Supplied material |
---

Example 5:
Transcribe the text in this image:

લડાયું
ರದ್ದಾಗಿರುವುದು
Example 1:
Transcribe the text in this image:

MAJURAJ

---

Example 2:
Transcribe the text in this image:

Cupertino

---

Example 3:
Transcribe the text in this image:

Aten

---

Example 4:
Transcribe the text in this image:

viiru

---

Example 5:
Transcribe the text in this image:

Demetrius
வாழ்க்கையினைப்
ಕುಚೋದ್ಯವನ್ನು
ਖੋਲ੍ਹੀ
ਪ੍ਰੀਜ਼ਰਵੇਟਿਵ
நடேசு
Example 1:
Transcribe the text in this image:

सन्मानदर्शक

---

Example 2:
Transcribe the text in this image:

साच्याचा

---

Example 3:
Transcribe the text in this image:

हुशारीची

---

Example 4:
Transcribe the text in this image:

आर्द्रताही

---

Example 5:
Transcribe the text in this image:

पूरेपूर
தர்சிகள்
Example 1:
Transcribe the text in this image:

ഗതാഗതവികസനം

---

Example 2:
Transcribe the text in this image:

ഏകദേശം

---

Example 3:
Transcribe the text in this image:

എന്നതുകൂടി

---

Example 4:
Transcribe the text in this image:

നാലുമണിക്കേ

Task directions | The listing above is to be written out again word for word.

Finished task |
---

Example 5:
Transcribe the text in this image:

લડાયું
ರದ್ದಾಗಿರುವುದು
Example 1:
Transcribe the text in this image:

MAJURAJ

---

Example 2:
Transcribe the text in this image:

Cupertino

---

Example 3:
Transcribe the text in this image:

Aten

---

Example 4:
Transcribe the text in this image:

viiru

---

Example 5:
Transcribe the text in this image:

Demetrius
வாழ்க்கையினைப்
ಕುಚೋದ್ಯವನ್ನು
ਖੋਲ੍ਹੀ
ਪ੍ਰੀਜ਼ਰਵੇਟਿਵ
நடேசு
Example 1:
Transcribe the text in this image:

सन्मानदर्शक

---

Example 2:
Transcribe the text in this image:

साच्याचा

---

Example 3:
Transcribe the text in this image:

हुशारीची

---

Example 4:
Transcribe the text in this image:

आर्द्रताही

---

Example 5:
Transcribe the text in this image:

पूरेपूर
தர்சிகள்
Example 1:
Transcribe the text in this image:

ഗതാഗതവികസനം

---

Example 2:
Transcribe the text in this image:

ഏകദേശം

---

Example 3:
Transcribe the text in this image:

എന്നതുകൂടി

---

Example 4:
Transcribe the text in this image:

നാലുമണിക്കേ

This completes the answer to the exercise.